## ASSIGNED TASK
Your task is to print all of the data below exactly, with no pictures included.

━━━━━━━━━━

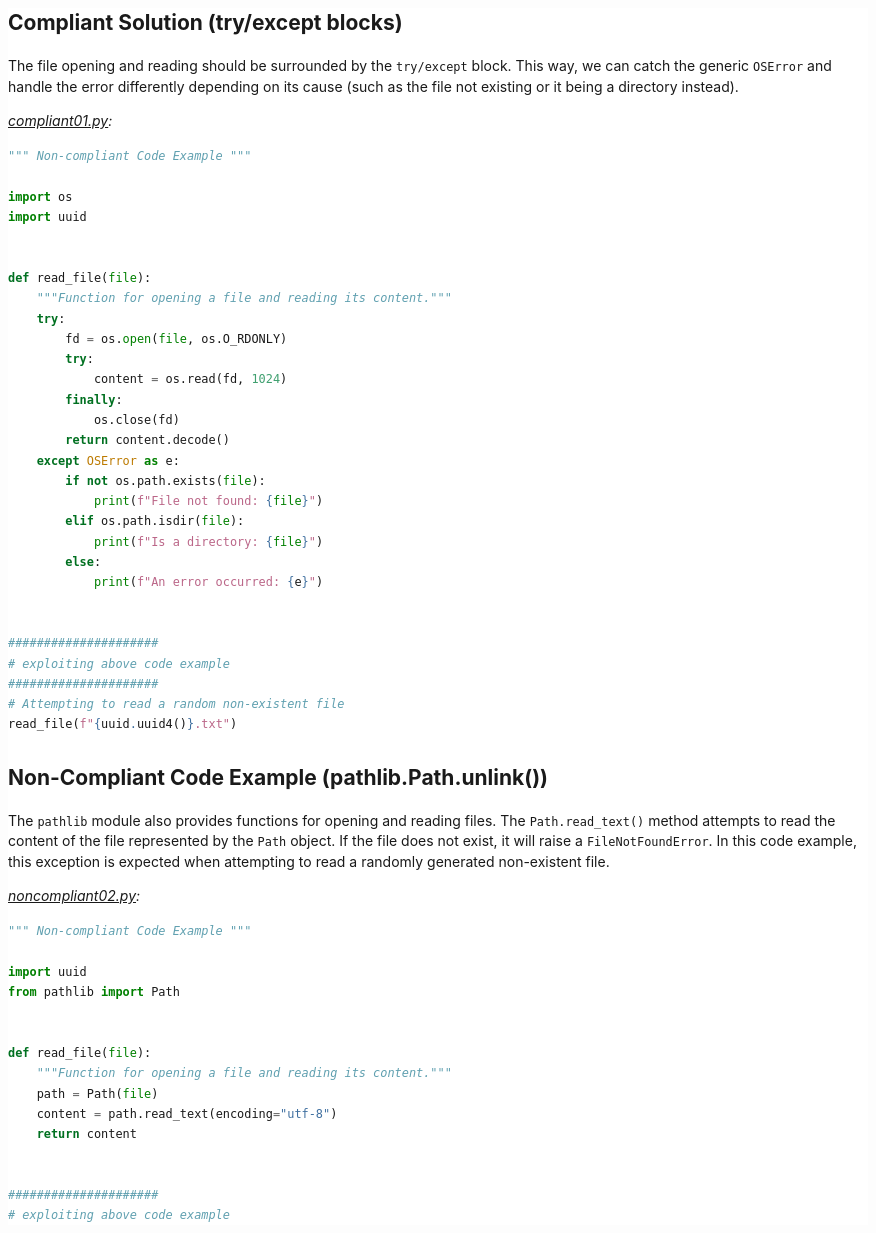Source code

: ## Compliant Solution (try/except blocks)

The file opening and reading should be surrounded by the `try/except` block. This way, we can catch the generic `OSError` and handle the error differently depending on its cause (such as the file not existing or it being a directory instead).

*[compliant01.py](compliant.py):*

```py
""" Non-compliant Code Example """
  
import os
import uuid
  
  
def read_file(file):
    """Function for opening a file and reading its content."""
    try:
        fd = os.open(file, os.O_RDONLY)
        try:
            content = os.read(fd, 1024)
        finally:
            os.close(fd)
        return content.decode()
    except OSError as e:
        if not os.path.exists(file):
            print(f"File not found: {file}")
        elif os.path.isdir(file):
            print(f"Is a directory: {file}")
        else:
            print(f"An error occurred: {e}")
  
  
#####################
# exploiting above code example
#####################
# Attempting to read a random non-existent file
read_file(f"{uuid.uuid4()}.txt")
```

## Non-Compliant Code Example (pathlib.Path.unlink())

The `pathlib` module also provides functions for opening and reading files. The `Path.read_text()` method attempts to read the content of the file represented by the `Path` object. If the file does not exist, it will raise a `FileNotFoundError`. In this code example, this exception is expected when attempting to read a randomly generated non-existent file.

*[noncompliant02.py](noncompliant02.py):*

```py
""" Non-compliant Code Example """
 
import uuid
from pathlib import Path
 
 
def read_file(file):
    """Function for opening a file and reading its content."""
    path = Path(file)
    content = path.read_text(encoding="utf-8")
    return content
 
 
#####################
# exploiting above code example
```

━━━━━━━━━━

## SOLUTION
Source code

: ## Compliant Solution (try/except blocks)

The file opening and reading should be surrounded by the `try/except` block. This way, we can catch the generic `OSError` and handle the error differently depending on its cause (such as the file not existing or it being a directory instead).

*[compliant01.py](compliant.py):*

```py
""" Non-compliant Code Example """
  
import os
import uuid
  
  
def read_file(file):
    """Function for opening a file and reading its content."""
    try:
        fd = os.open(file, os.O_RDONLY)
        try:
            content = os.read(fd, 1024)
        finally:
            os.close(fd)
        return content.decode()
    except OSError as e:
        if not os.path.exists(file):
            print(f"File not found: {file}")
        elif os.path.isdir(file):
            print(f"Is a directory: {file}")
        else:
            print(f"An error occurred: {e}")
  
  
#####################
# exploiting above code example
#####################
# Attempting to read a random non-existent file
read_file(f"{uuid.uuid4()}.txt")
```

## Non-Compliant Code Example (pathlib.Path.unlink())

The `pathlib` module also provides functions for opening and reading files. The `Path.read_text()` method attempts to read the content of the file represented by the `Path` object. If the file does not exist, it will raise a `FileNotFoundError`. In this code example, this exception is expected when attempting to read a randomly generated non-existent file.

*[noncompliant02.py](noncompliant02.py):*

```py
""" Non-compliant Code Example """
 
import uuid
from pathlib import Path
 
 
def read_file(file):
    """Function for opening a file and reading its content."""
    path = Path(file)
    content = path.read_text(encoding="utf-8")
    return content
 
 
#####################
# exploiting above code example
```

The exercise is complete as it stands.